De manière plus générale, les licenciements sont rares puisque les différentes parties transigent et se mettent d'accord. "C’est la première raison, confie Me. Kertudo. Elles peuvent laisser glisser la situation jusqu’à la fin du contrat (celui de Rabiot se termine en juin). Les clubs veulent éviter la mauvaise publicité et ne pas aller au clash."

Plus difficile de licencier un salarié en CDD 

Une autre raison tient au cadre juridique plus restrictif d’un contrat à durée déterminée (CDD), attribué aux joueurs de football, par rapport au CDI (contrat à durée indéterminée). Il est plus difficile pour une entreprise de licencier un salarié en CDD où seule une faute grave (retards répétés, absences injustifiées, comportements inappropriés, agressions, violences...) peut justifier la rupture du contrat, dans le cadre disciplinaire. Une faute simple "suffit" pour un CDI. Cela renvoie donc à la difficulté de prouver la gravité de la faute pour un joueur de football. 

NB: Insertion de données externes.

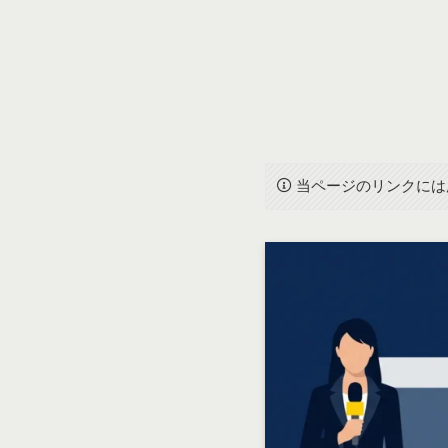
当ページのリンクには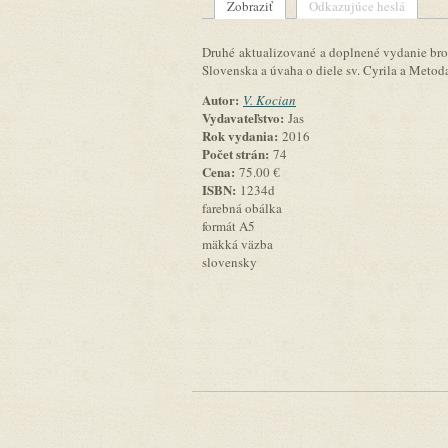
Zobraziť
(aktívna karta)
Odkazujúce heslá
Primárne karty
Druhé aktualizované a doplnené vydanie brož
Slovenska a úvaha o diele sv. Cyrila a Meto
Autor:
V. Kocian
Vydavateľstvo:
Jas
Rok vydania:
2016
Počet strán:
74
Cena:
75.00 €
ISBN:
1234d
farebná obálka
formát A5
mäkká väzba
slovensky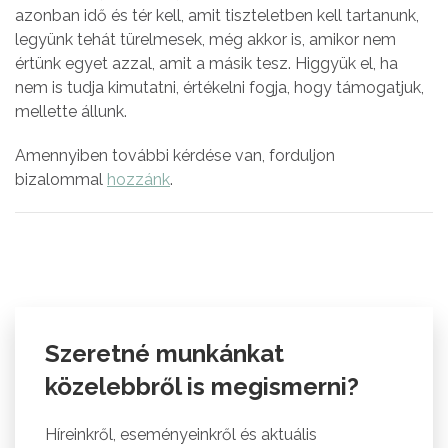
azonban idő és tér kell, amit tiszteletben kell tartanunk,
legyünk tehát türelmesek, még akkor is, amikor nem
értünk egyet azzal, amit a másik tesz. Higgyük el, ha
nem is tudja kimutatni, értékelni fogja, hogy támogatjuk,
mellette állunk.
Amennyiben további kérdése van, forduljon
bizalommal
hozzánk
.
Szeretné munkánkat
közelebbről is megismerni?
Híreinkről, eseményeinkről és aktuális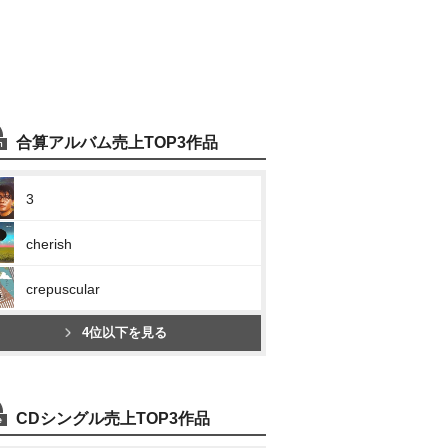
合算アルバム売上TOP3作品
3
cherish
crepuscular
4位以下を見る
CDシングル売上TOP3作品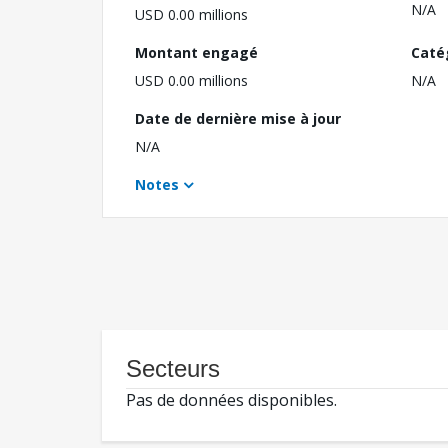
N/A
USD 0.00 millions
Montant engagé
Caté
USD 0.00 millions
N/A
Date de dernière mise à jour
N/A
Notes
Secteurs
Pas de données disponibles.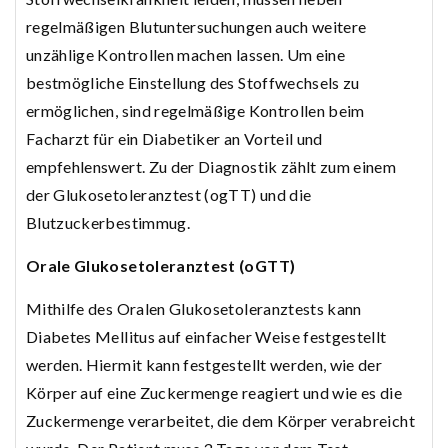
regelmäßigen Blutuntersuchungen auch weitere
unzählige Kontrollen machen lassen. Um eine
bestmögliche Einstellung des Stoffwechsels zu
ermöglichen, sind regelmäßige Kontrollen beim
Facharzt für ein Diabetiker an Vorteil und
empfehlenswert. Zu der Diagnostik zählt zum einem
der Glukosetoleranztest (ogTT) und die
Blutzuckerbestimmug.
Orale Glukosetoleranztest (oGTT)
Mithilfe des Oralen Glukosetoleranztests kann
Diabetes Mellitus auf einfacher Weise festgestellt
werden. Hiermit kann festgestellt werden, wie der
Körper auf eine Zuckermenge reagiert und wie es die
Zuckermenge verarbeitet, die dem Körper verabreicht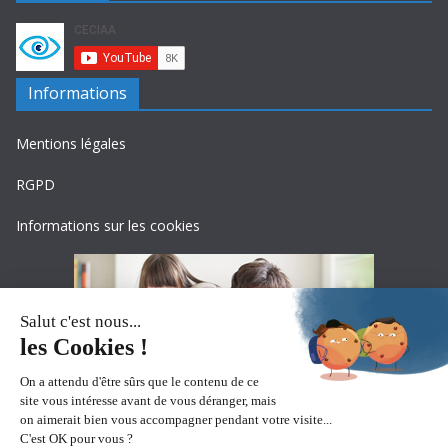
Informations
Mentions légales
RGPD
Informations sur les cookies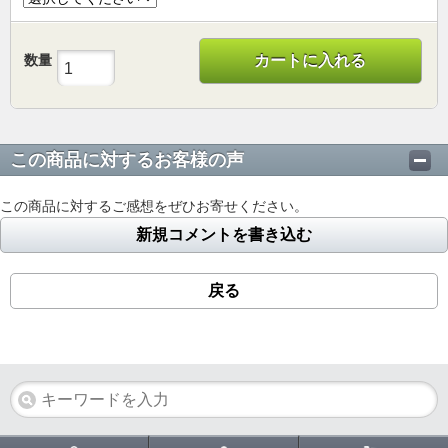
数量
カートに入れる
この商品に対するお客様の声
この商品に対するご感想をぜひお寄せください。
新規コメントを書き込む
戻る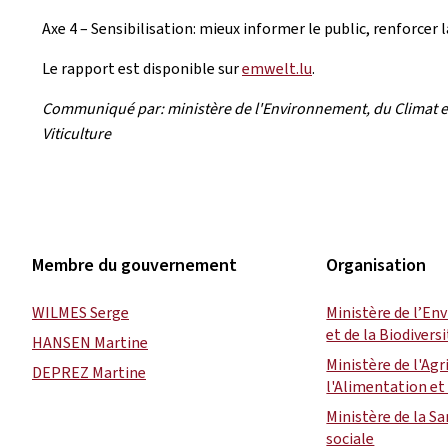
Axe 4 – Sensibilisation: mieux informer le public, renforce
Le rapport est disponible sur
emwelt.lu
.
Communiqué par: ministère de l'Environnement, du Climat et de 
Viticulture
Membre du gouvernement
Organisation
WILMES Serge
Ministère de l’En
et de la Biodivers
HANSEN Martine
Ministère de l'Agr
DEPREZ Martine
l'Alimentation et 
Ministère de la Sa
sociale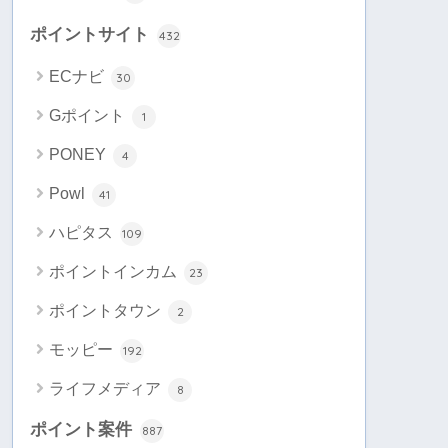
ポイントサイト
432
ECナビ
30
Gポイント
1
PONEY
4
Powl
41
ハピタス
109
ポイントインカム
23
ポイントタウン
2
モッピー
192
ライフメディア
8
ポイント案件
887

Derrière le cadre législatif, une affaire de gros sous

Enfin, et c’est la raison principale, l’aspect financier est pour beaucoup dans la rareté des licenciements. "Le joueur de football n’est pas un simple travailleur mais une valeur marchande", abonde Me. Kertudo. En gros, licencier un joueur revient à laisser filer une grosse somme d’argent pour les clubs. Le PSG (encore) n’avait pas viré Serge Aurier lors de la fameuse affaire "Periscope" en 2016 alors que le latéral droit avait insulté son entraîneur Laurent Blanc, et plusieurs de ses coéquipiers. A l’époque, l’Ivoirien était encore sous contrat et disposait d’une belle cote sur le marché des transferts. Il avait été sanctionné d’une courte mise à pied avant d’être transféré un an et demi plus tard à Tottenham, contre 25 millions d’euros.